To the extent that there’s an enemy, we’ve seen it, and it’s us. Most of us want the new economy’s terrific deals. All of us are consumers, and an expanding number are investors . . . the culprit isn’t out there – not in the global corporations, greedy executives, insensitive elites, immigrants, or poor minorities. It’s in here, in our own appetites, in what we want to buy, in the great deals we want to get.
Yet, he says, these appetites are not hard-wired: we express them, at least in part, because they are encouraged by those around us. It’s possible to make social choices that none of us would make on our own: no one would pay income tax unless assured that others would do so as well. Perhaps, therefore, we can make more humane choices about our aspirations, about the degree of mutual assurance we extend to those in our society who lose out in the new economy, about the right ingredients for what he calls the ‘new social balance’.
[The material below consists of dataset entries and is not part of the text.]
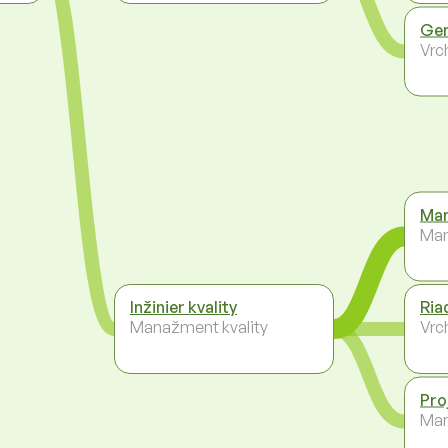
Gen
Vrc
Man
Ma
Inžinier kvality
Riad
Manažment kvality
Vrc
Pro
Ma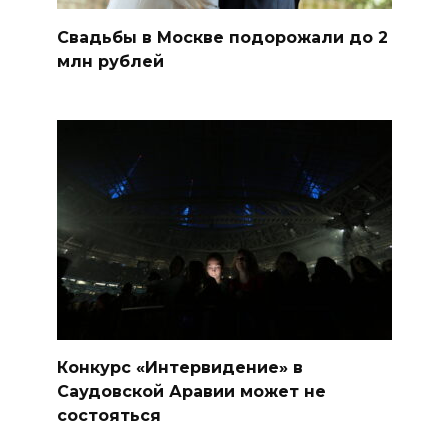
Свадьбы в Москве подорожали до 2
млн рублей
Конкурс «Интервидение» в
Саудовской Аравии может не
состояться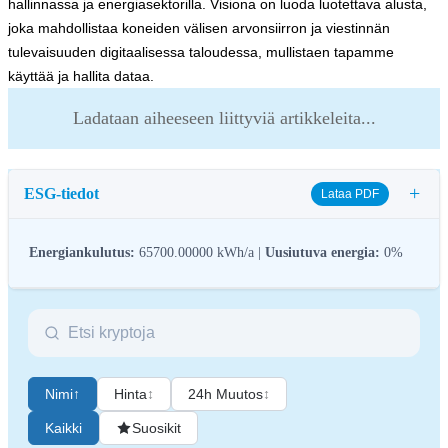
hallinnassa ja energiasektorilla. Visiona on luoda luotettava alusta,
joka mahdollistaa koneiden välisen arvonsiirron ja viestinnän
tulevaisuuden digitaalisessa taloudessa, mullistaen tapamme
käyttää ja hallita dataa.
Ladataan aiheeseen liittyviä artikkeleita...
+
ESG-tiedot
Lataa PDF
Energiankulutus:
65700.00000 kWh/a |
Uusiutuva energia:
0%
Kryptovarojen ESG-sääntelyllä (ympäristö, sosiaalinen vastuu ja
hallintotapa) pyritään puuttumaan niiden ympäristövaikutuksiin
(esim. energiaintensiivinen louhinta), edistämään läpinäkyvyyttä ja
Nimi
↑
Hinta
↕
24h Muutos
↕
varmistamaan eettiset hallintokäytännöt, jotta kryptoteollisuus
saadaan vastaamaan laajempia kestävyys- ja yhteiskunnallisia
Kaikki
Suosikit
tavoitteita. Nämä säännökset kannustavat noudattamaan standardeja,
The list of proposals, once Reich sets it out, is more than a little anti-climactic: ‘cushion people against sudden economic shocks’, ‘widen the circle of prosperity’, ‘give caring attention to those who need it most’, ‘reverse the sorting mechanism’ – all components of Beveridgean welfare-statism of a kind very familiar to a European reader. This is not to disparage the proposals themselves, merely to say that they look like suspiciously dated prescriptions for what Reich has been urging us to think of as a fundamentally new ailment. It may be that they go as far as an American economist can go without being accused of Stalinism, but they lead this European economist at least to wish that Reich had devoted more attention to what the range of social choices might be. For instance, in 1998 the French Government passed a law imposing a 35-hour working week on all but small firms, and part of its rationale was a very Reichian one – that people who work longer than 35 hours often do so only because it has become a social norm, and that the purpose of legislation is to alter social norms. Whether this rationale will work in practice is another matter (I confess some scepticism), but the change is still too recent for us to tell: anyone who claims to know whether the impact of the 35-hour week on French society has been positive or negative overall is either bluffing or confused.
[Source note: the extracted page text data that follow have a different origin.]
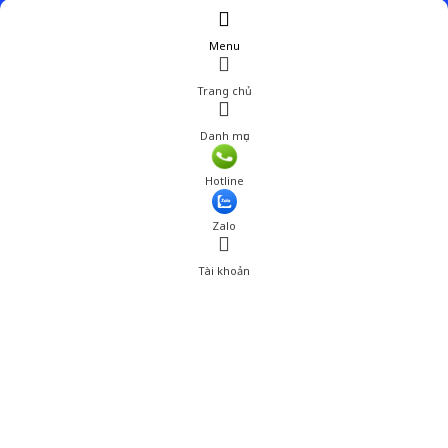
Menu
Trang chủ
Danh mục
Hotline
Zalo
Tài khoản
It’s also worth pointing out that the changes Reich attributes to the new economy in America have not all appeared in Europe. Working hours in America have, on average, risen over the last two decades; in Europe, and again on average, they have fallen. It’s not enough to say that Europe will follow where America has led, especially when you reflect that the new economy has been spreading in Europe, albeit at a slower pace in many sectors than in America (though at a faster pace in others, such as mobile phones). It seems that social norms concerning working hours are already different in Europe, for reasons we don’t fully understand, but which we need to understand if Reich’s diagnosis of the consequences of technological change is accurate.
It may be that much of the difficulty of coming to terms with the new economy is that it confronts us with predicaments that appear radically new (such as the so-called ‘death of distance’), simultaneously with others that are as old as mankind. Ever since Helen of Troy contemplated an alternative to life with Menelaus, we have known that the dissolution of relationships can pit pain and freedom irreconcilably against each other, sometimes with momentous consequences for third parties. We are no closer to a resolution of this drama than we ever were, even though the theatre has changed out of all recognition.